O mesmo telefonema se repetiu inúmeras outras vezes, por várias semanas, quase com o mesmo diálogo, em busca de imaginários Vicente e sua mãe, para nós inteiramente desconhecidos. Mas, a tia do Vicente, mesmo algumas vezes bastante malcriada, já nos despertava simpatia e, sem que disso desconfiássemos, passou a fazer parte do nosso conhecimento. Até que, certa vez, nos ligou às 3 horas da madrugada. O susto foi enorme, pois telefonema a essa hora nunca transmite notícia boa. Atendemos, sobressaltados, mas, antes, mentalmente, demos um rápido balanço dos doentes da família. Qual deles?
- Vicente?
Em nosso celular se encontrava gravado o número do telefone pertubador. Por curiosidade, no dia seguinte, um sábado, ligamos e nos atendeu uma voz masculina, amável, atenciosa, que nos ouviu e nos disse:
- O senhor me perdoe! É minha avó, ela já passou dos 80 mas, muito vaidosa, se recusa a usar óculos e digita os números errados.
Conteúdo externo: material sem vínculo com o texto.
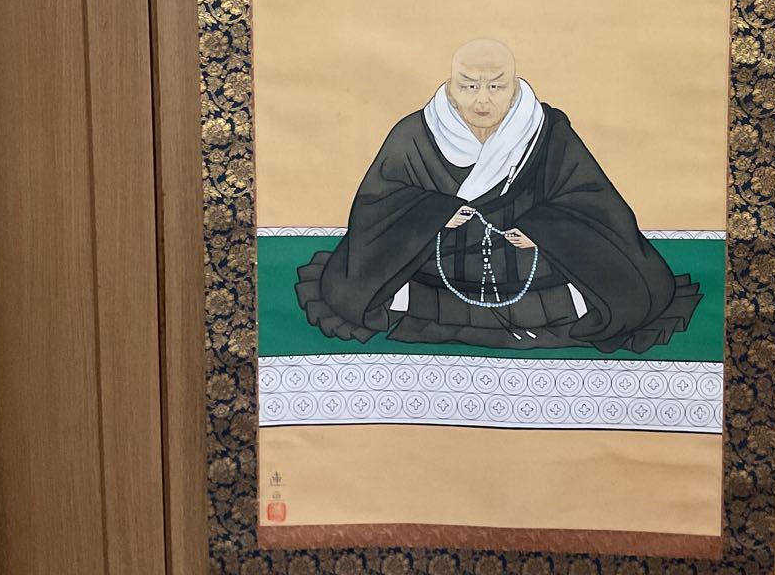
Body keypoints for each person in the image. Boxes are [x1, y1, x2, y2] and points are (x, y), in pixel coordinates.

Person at [296, 39, 701, 353]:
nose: (482, 100)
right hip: (438, 266)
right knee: (354, 291)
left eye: (495, 86)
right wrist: (434, 213)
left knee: (629, 292)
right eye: (469, 86)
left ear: (514, 87)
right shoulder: (415, 134)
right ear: (450, 88)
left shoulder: (545, 131)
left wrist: (543, 231)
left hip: (529, 265)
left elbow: (591, 201)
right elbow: (377, 205)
Vou tomar imediatas providências, vou falar com ela e isso, certamente, não voltará a acontecer! Mil perdões!
Nesse instante nos demos conta do absurdo que tinhamos cometido! Se arrependimento matasse, ali mesmo estariamos estatelados no chão, mortíssimos! A tia do Vicente, já nossa amiga, naturalmente e com toda razão iria ficar magoada conosco. Que horror, meu Deus! Talvez nunca mais voltasse a nos telefonar, o que seria um tranco terrível no nosso patrimônio afetivo! Logo ela, tão diferente, enérgica e divertida! Afinal, ligação telefônica errada nunca fez mal a ninguém! Nunca fez! Reagimos com firmeza, muita aflição e pedimos:
- Não, pelo amor de Deus, não faça isso, não fale nada com ela! O engano foi nosso! Não desejamos que ela sinta a menor mágoa! Deixa ficar! Nos tornamos amigos e é preciso preservar essa amizade, coisa tão difícil hoje em dia!... E o senhor quer saber de uma coisa: se ela voltar a ligar de madrugada, não tem a menor importância! A gente atende, esclarece e volta a dormir de novo... Mesmo que nada! O senhor nos promete que não falará absolutamente nada com ela? Promete?
Do outro lado da linha, uma voz ausente do nosso sufoco, perplexa, respondeu:
- Prometo!
Isabella, tão jovem e tão brilhante, a querida filha caçula deste autor, informada colocou uma observação pertinente, mas muito triste, amarga:
- Isso é solidão. O velho não tem plateia, nada lhe acontece de novo, conta sempre as mesmas histórias. Essa senhora, por falta de gente com quem conversar, valendo-se de um engano, na certa criou tudo isso, Papai.
Pois agora, ambas , as nossas amigas, já têm quem lhes dê atenção. Podem contar conosco, para ouví-las, perguntar, interessar, nos curtirmos, conversarmos até de madrugada, a hora que for...
A propósito: qual será o nome da tia do Vicente?